◆ **MATERIALS PROVIDED**:
◆ ◆ ◆ ◆

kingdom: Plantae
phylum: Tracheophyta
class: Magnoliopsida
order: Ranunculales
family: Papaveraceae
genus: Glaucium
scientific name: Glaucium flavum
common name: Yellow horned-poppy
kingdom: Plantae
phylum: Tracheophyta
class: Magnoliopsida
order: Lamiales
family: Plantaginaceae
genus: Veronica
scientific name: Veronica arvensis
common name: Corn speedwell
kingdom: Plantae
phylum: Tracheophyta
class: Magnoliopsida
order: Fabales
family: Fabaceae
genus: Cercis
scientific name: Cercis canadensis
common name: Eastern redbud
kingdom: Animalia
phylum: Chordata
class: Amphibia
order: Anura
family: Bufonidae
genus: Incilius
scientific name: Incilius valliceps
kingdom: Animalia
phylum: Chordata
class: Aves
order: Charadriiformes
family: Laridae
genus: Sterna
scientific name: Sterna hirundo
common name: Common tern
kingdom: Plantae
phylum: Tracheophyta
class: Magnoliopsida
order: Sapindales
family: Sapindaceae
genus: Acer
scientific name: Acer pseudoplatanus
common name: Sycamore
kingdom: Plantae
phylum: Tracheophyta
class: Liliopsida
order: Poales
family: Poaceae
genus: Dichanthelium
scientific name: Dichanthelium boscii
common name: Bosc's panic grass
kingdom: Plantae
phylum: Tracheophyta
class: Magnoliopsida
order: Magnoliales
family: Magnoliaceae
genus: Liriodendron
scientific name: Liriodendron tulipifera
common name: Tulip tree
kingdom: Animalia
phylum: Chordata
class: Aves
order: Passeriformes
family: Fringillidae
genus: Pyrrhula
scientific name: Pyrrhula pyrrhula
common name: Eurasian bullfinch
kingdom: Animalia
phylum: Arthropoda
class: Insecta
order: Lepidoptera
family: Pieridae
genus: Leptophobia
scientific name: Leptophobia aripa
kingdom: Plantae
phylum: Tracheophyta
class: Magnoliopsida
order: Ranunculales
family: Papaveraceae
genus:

◆ ◆ ◆ ◆

◆ **WHAT YOU SHOULD DO**: Copy everything in the listing from the line containing "genus: Liriodendron" down to the end of the listing, including both of those lines.

◆ **ANSWER**:
genus: Liriodendron
scientific name: Liriodendron tulipifera
common name: Tulip tree
kingdom: Animalia
phylum: Chordata
class: Aves
order: Passeriformes
family: Fringillidae
genus: Pyrrhula
scientific name: Pyrrhula pyrrhula
common name: Eurasian bullfinch
kingdom: Animalia
phylum: Arthropoda
class: Insecta
order: Lepidoptera
family: Pieridae
genus: Leptophobia
scientific name: Leptophobia aripa
kingdom: Plantae
phylum: Tracheophyta
class: Magnoliopsida
order: Ranunculales
family: Papaveraceae
genus:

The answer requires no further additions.